▶ **Tasks for this exercise**
1) From the article about the MS liberation treatment study, list every group named as taking part in the controlled two-year study.
2) Transcribe a section of the article about the MS liberation treatment word for word. Begin at the words "Lori Batchelor was" and stop after "years of age.".

▶ **Extract**

--------------------------------------------------

A Canadian study that tracked 80 multiple sclerosis patients who underwent the controversial “liberation treatment” outside of the country suggests that about half of them saw their symptoms improve after the procedure.

Researchers in British Columbia surveyed 80 people over the phone one year after they received the controversial treatment, which involves opening up blocked veins to improve blood flow from the brain.

“The picture that seems to be coming out is that about half of the patients feel some improvements in MS symptoms. The degree of improvements ranges from mild to significant,” Dr. Anthony Traboulsee, medical director of the UBC Hospital MS Clinic, told CTV News.

“And about half the patients feel exactly the same as before the procedure or worse.”

About 11 per cent of surveyed patients reported complications around the time they received the liberation treatment. Another 13.8 per cent experienced troubles up to one month afterward.

Pain and bleeding were among the complications experienced. One patient suffered a stroke after the procedure while another one reported symptoms similar to those of a heart attack.

Nine patients had difficulties related to the procedure itself. One reported insufficient anesthetic and said they woke up near the end of the procedure.

Lori Batchelor was among those who found the treatment beneficial. She travelled to a U.S. clinic for the procedure after living with MS for over two decades. Before the treatment, she had difficulty walking and standing.

“I felt very strongly that because my results were so good, I wanted it on record that this is a really important procedure to finally have some sort of treatment available for someone like me who was left to just get worse over the years with absolutely nothing available,” she told CTV News.

Fifty-eight women and 22 men were involved in the study. For the respondents, the average age of MS diagnosis was 39 years of age.

The treatment results relayed in the survey are according to reports from the patients themselves, and are not confirmed by a medical assessment.

Traboulsee said the results of the telephone survey underline the need for a formal study of the treatment’s effect on MS patients.

“We have so many unanswered questions, and no shortage of opinion about this situation and a treatment trial is an efficient way to address those concerns," he said.

That’s why Traboulsee and his team will soon begin recruiting people for a broader study in which 100 MS patients will receive the liberation treatment, similar to angioplasty.

The team has received ethics approvals from institutions in B.C. and Québec for the clinical trial.

The controlled study will monitor MS patients over a two-year period to observe any changes in their symptoms. It is a collaborative effort of the Canadian Institutes of Health Research, the MS Society of Canada and the provinces of B.C. and Quebec.

The liberation treatment was developed by Italian doctor Paolo Zamboni, who theorized that MS has vascular symptoms. He posited that narrowed veins in the neck cause a condition he termed Chronic Cerebrospinal Venous Insufficiency, or CCSVI.

Zamboni’s findings have been highly controversial and some experts have dismissed his claims.

Several studies currently underway in North America are looking at whether vein abnormalities and MS are linked.

A recent observational study of people in Newfoundland and Labrador who travelled abroad for the treatment found no measurable benefit from liberation treatment.

--------------------------------------------------

▶ **Provided records**
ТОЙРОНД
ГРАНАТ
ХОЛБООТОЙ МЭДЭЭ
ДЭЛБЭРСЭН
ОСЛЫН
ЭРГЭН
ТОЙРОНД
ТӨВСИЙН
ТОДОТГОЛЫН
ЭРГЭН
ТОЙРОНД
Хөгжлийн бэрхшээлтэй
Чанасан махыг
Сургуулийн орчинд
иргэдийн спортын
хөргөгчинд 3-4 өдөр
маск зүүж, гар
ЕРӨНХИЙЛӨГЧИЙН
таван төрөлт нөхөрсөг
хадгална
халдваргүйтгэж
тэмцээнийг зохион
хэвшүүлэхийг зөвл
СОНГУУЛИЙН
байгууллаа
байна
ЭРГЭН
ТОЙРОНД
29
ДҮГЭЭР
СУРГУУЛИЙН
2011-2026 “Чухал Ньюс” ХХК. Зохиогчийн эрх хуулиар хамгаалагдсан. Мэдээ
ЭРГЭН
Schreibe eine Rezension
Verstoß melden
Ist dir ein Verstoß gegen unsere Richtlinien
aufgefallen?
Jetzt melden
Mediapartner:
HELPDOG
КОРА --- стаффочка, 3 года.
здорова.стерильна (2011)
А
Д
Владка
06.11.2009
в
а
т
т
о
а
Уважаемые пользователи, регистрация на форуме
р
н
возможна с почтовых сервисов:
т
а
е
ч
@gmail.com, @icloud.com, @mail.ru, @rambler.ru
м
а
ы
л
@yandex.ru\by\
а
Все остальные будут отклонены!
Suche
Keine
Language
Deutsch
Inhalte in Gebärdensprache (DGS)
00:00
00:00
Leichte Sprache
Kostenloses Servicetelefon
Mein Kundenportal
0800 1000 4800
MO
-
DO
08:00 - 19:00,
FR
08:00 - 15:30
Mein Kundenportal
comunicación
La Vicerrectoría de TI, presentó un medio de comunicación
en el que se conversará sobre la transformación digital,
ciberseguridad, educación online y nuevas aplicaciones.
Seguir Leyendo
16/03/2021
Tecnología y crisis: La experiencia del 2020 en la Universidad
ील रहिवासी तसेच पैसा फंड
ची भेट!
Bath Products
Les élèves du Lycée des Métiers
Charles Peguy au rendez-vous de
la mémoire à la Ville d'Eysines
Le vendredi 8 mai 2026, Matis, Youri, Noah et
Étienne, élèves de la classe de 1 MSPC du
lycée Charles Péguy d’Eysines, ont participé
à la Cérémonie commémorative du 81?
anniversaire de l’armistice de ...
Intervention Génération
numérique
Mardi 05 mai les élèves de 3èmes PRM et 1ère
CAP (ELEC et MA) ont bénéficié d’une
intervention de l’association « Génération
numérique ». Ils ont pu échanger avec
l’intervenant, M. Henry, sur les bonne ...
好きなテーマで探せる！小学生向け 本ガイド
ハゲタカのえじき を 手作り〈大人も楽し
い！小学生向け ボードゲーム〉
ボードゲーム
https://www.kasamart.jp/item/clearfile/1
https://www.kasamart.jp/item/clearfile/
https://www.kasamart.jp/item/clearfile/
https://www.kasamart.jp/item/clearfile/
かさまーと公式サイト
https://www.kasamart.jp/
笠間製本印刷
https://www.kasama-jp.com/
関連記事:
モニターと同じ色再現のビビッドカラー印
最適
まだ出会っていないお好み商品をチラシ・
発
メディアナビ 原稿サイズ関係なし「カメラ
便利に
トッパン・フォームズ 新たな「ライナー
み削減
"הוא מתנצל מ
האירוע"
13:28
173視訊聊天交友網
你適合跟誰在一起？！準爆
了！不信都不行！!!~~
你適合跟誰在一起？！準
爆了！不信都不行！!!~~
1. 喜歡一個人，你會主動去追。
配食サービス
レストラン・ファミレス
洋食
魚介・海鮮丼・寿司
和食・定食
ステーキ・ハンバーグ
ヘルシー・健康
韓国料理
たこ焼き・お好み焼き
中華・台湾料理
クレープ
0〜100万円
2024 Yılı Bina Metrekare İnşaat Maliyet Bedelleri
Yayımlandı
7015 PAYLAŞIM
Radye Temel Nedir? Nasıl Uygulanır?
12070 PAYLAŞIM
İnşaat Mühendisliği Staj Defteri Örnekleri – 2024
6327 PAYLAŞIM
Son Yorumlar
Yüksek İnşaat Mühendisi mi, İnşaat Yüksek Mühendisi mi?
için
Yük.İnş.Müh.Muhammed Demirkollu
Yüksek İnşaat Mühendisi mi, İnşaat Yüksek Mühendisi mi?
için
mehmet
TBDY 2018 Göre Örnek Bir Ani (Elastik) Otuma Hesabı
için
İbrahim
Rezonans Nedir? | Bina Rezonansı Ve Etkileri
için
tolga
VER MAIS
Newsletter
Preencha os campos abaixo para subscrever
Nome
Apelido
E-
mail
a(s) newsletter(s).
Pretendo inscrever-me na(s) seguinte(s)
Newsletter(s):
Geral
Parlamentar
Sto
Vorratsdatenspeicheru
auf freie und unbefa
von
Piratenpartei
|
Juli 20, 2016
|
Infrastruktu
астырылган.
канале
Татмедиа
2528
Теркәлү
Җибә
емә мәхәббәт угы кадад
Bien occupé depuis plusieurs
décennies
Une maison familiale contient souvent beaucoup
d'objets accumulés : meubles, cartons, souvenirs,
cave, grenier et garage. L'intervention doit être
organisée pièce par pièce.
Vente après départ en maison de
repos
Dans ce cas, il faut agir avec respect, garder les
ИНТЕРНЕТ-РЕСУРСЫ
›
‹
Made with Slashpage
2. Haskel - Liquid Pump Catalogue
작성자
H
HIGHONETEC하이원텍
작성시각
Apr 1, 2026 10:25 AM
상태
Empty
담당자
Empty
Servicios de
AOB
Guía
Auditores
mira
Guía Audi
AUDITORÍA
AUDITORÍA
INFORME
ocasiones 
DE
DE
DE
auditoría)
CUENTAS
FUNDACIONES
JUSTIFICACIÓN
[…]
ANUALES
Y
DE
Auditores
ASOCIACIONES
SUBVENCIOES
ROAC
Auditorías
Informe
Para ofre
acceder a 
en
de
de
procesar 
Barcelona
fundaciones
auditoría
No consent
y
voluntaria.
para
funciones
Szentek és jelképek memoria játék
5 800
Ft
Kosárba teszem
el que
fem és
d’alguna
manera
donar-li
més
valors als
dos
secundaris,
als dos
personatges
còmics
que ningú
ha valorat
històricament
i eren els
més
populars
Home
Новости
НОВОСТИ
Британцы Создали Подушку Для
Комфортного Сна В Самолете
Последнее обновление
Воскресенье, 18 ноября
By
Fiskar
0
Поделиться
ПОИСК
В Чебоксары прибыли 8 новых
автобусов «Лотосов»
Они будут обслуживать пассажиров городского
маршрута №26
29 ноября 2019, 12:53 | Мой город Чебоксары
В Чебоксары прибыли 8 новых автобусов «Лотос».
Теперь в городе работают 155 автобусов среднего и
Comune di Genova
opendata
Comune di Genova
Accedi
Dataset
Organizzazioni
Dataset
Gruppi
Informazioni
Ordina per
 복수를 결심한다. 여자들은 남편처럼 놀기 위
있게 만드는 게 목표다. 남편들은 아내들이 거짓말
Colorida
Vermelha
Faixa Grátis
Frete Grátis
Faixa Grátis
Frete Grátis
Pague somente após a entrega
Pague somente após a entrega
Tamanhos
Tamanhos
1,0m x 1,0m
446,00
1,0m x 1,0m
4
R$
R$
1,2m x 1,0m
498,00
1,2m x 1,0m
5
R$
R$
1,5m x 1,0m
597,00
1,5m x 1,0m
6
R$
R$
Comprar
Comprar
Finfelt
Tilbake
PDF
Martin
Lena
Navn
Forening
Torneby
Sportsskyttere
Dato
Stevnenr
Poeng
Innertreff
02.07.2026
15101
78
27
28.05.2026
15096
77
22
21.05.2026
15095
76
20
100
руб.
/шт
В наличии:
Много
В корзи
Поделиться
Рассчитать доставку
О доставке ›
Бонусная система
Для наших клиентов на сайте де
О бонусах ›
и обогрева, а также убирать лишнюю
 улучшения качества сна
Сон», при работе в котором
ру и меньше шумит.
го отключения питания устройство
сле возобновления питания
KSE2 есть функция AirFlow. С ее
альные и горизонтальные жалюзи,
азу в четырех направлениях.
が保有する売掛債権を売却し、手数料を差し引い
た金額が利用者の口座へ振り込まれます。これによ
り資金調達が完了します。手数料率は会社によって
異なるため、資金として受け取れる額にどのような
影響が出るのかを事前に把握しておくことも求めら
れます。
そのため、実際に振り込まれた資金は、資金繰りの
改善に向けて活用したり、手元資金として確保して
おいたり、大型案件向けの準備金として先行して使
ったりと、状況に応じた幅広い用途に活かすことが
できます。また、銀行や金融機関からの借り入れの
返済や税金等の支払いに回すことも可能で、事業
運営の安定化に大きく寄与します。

--------------------------------------------------

▶ **Set of answers**
1)
- Canadian Institutes of Health Research
- MS Society of Canada
- Province of B.C.
- Province of Quebec

2)
Lori Batchelor was among those who found the treatment beneficial. She travelled to a U.S. clinic for the procedure after living with MS for over two decades. Before the treatment, she had difficulty walking and standing.

“I felt very strongly that because my results were so good, I wanted it on record that this is a really important procedure to finally have some sort of treatment available for someone like me who was left to just get worse over the years with absolutely nothing available,” she told CTV News.

Fifty-eight women and 22 men were involved in the study. For the respondents, the average age of MS diagnosis was 39 years of age.